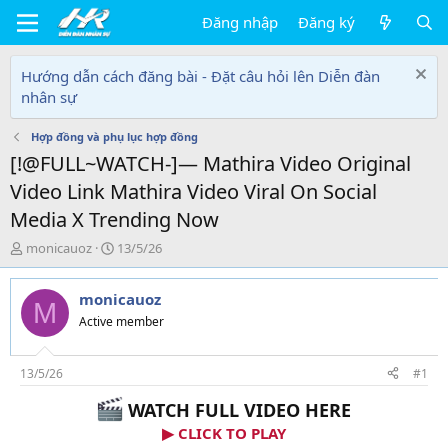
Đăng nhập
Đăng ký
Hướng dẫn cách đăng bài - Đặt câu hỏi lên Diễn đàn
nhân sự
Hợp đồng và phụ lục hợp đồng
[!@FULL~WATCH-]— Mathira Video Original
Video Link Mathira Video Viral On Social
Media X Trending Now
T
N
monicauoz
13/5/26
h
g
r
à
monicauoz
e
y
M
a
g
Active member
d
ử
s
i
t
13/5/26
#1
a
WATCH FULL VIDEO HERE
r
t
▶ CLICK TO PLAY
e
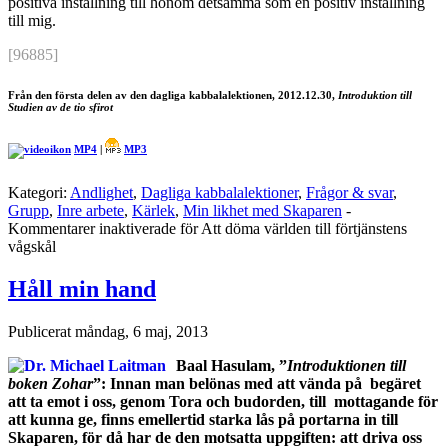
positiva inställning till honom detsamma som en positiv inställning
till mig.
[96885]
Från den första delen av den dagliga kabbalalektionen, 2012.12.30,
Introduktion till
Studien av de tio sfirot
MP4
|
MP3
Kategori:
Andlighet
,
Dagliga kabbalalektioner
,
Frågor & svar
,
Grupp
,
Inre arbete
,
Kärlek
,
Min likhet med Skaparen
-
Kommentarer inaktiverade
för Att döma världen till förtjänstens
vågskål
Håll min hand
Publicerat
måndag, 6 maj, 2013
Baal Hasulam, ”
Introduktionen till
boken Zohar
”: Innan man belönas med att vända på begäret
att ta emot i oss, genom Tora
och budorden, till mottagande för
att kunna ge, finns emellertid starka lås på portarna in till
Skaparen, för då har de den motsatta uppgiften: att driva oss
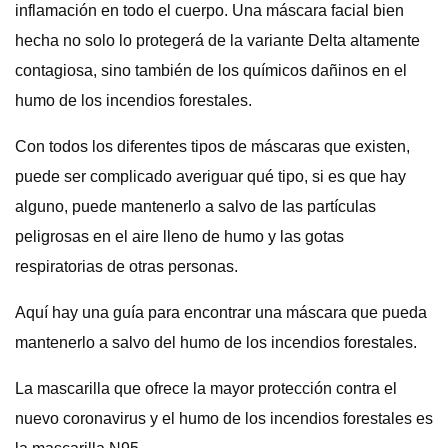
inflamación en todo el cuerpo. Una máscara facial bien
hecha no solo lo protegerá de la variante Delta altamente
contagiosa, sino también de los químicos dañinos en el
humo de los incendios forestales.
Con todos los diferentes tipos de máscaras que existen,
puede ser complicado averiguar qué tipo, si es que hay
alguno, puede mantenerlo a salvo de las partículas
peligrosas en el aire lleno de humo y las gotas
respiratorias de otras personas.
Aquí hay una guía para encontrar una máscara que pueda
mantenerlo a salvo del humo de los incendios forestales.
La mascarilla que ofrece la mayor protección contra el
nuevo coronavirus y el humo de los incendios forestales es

---------------

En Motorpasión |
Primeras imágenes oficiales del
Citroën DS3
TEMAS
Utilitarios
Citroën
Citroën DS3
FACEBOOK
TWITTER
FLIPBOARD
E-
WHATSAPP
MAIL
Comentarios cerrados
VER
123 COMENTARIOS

---------------

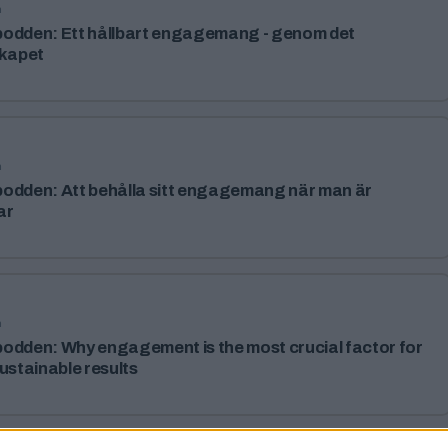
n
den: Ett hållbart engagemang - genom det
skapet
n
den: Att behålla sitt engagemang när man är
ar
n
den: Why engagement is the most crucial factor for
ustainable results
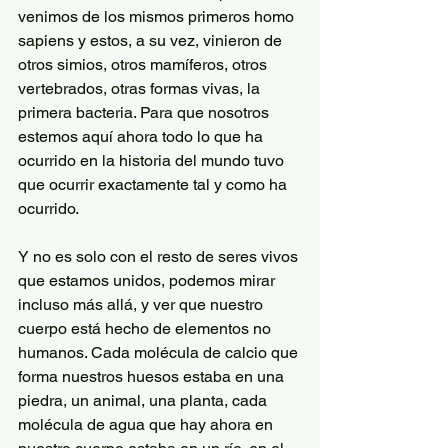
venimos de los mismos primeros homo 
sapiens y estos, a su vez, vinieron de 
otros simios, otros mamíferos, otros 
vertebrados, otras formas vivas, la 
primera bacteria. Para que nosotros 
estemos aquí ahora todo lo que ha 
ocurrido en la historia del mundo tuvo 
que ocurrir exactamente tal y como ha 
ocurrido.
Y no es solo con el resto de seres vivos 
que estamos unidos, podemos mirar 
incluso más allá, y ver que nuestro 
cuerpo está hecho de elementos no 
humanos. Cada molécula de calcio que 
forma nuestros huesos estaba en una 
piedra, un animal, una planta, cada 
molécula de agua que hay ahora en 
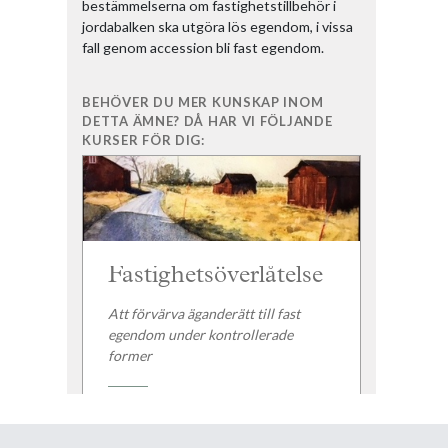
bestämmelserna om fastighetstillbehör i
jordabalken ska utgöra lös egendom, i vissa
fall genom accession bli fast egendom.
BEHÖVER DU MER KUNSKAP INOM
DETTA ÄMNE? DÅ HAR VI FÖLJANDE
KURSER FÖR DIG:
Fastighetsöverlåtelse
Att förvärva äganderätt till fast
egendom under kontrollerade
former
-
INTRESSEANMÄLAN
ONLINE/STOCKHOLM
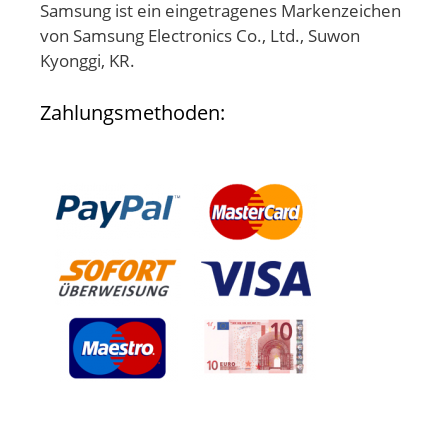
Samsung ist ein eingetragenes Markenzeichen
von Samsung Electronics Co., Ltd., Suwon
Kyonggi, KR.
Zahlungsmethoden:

---------------

Your response should be each line that includes the word "WATCH", copied from the records.

## ANSWER TO THE EXERCISE
[!@FULL~WATCH-]— Mathira Video Original
WATCH FULL VIDEO HERE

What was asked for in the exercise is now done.